→ Task brief: From first line to last, copy the listing exactly and omit its pictures.

→ Data:
===============
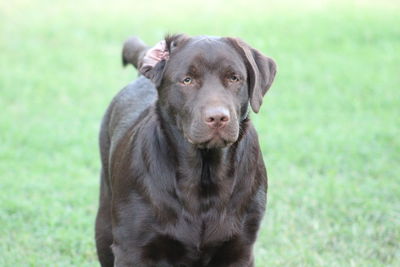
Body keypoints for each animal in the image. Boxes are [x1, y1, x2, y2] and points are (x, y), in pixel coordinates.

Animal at [95, 34, 276, 266]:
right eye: (187, 80)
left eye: (234, 78)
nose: (218, 117)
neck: (204, 175)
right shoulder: (132, 249)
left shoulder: (240, 248)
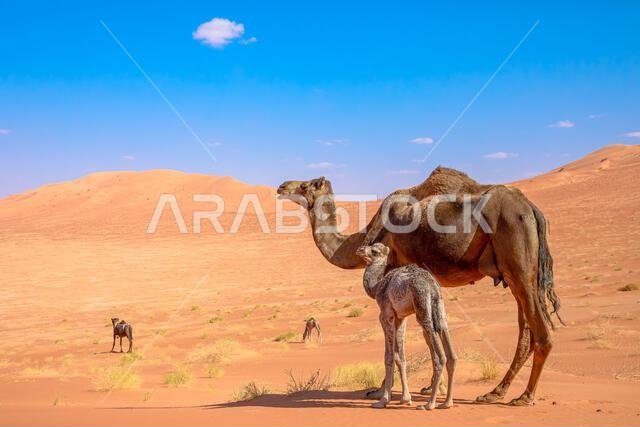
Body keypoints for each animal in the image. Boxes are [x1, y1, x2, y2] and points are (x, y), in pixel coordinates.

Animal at [357, 243, 456, 410]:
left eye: (375, 251)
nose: (359, 250)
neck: (377, 287)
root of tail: (432, 286)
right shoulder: (400, 317)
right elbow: (400, 356)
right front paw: (405, 398)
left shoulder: (386, 314)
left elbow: (389, 356)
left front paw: (383, 400)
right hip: (439, 308)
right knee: (451, 354)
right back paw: (447, 403)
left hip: (422, 306)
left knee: (439, 356)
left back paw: (429, 404)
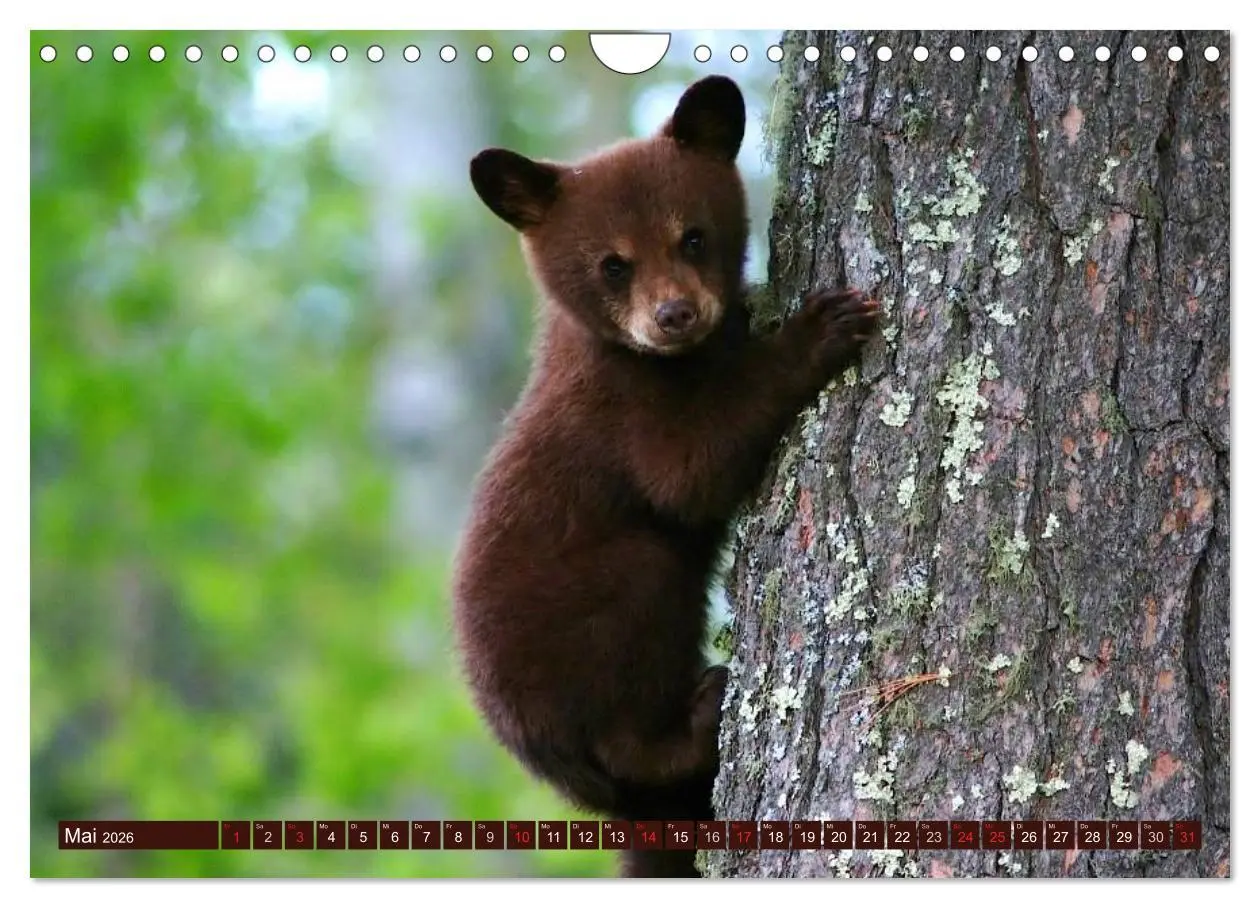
===============
→ Solution:
Body keypoints for each animal in the image. Boxes are [x1, y1, x2, y2] and points are (x, y), in pixel coordinates.

Animal at [95, 34, 276, 266]:
right eye: (187, 80)
left eye: (234, 78)
nose: (218, 117)
neck: (204, 175)
right shoulder: (132, 249)
left shoulder: (240, 248)
Body keypoints for each animal in the image. Boxes are [x1, y1, x2, y2] and points are (x, y), in pixel coordinates.

Animal at [357, 243, 456, 410]:
left eye: (375, 251)
nose: (359, 250)
neck: (377, 287)
root of tail: (432, 286)
right shoulder: (400, 317)
right elbow: (400, 356)
right front paw: (405, 398)
left shoulder: (386, 314)
left elbow: (389, 356)
left front paw: (383, 400)
right hip: (439, 308)
right knee: (451, 354)
right back paw: (447, 403)
left hip: (422, 306)
left knee: (439, 356)
left back paw: (429, 404)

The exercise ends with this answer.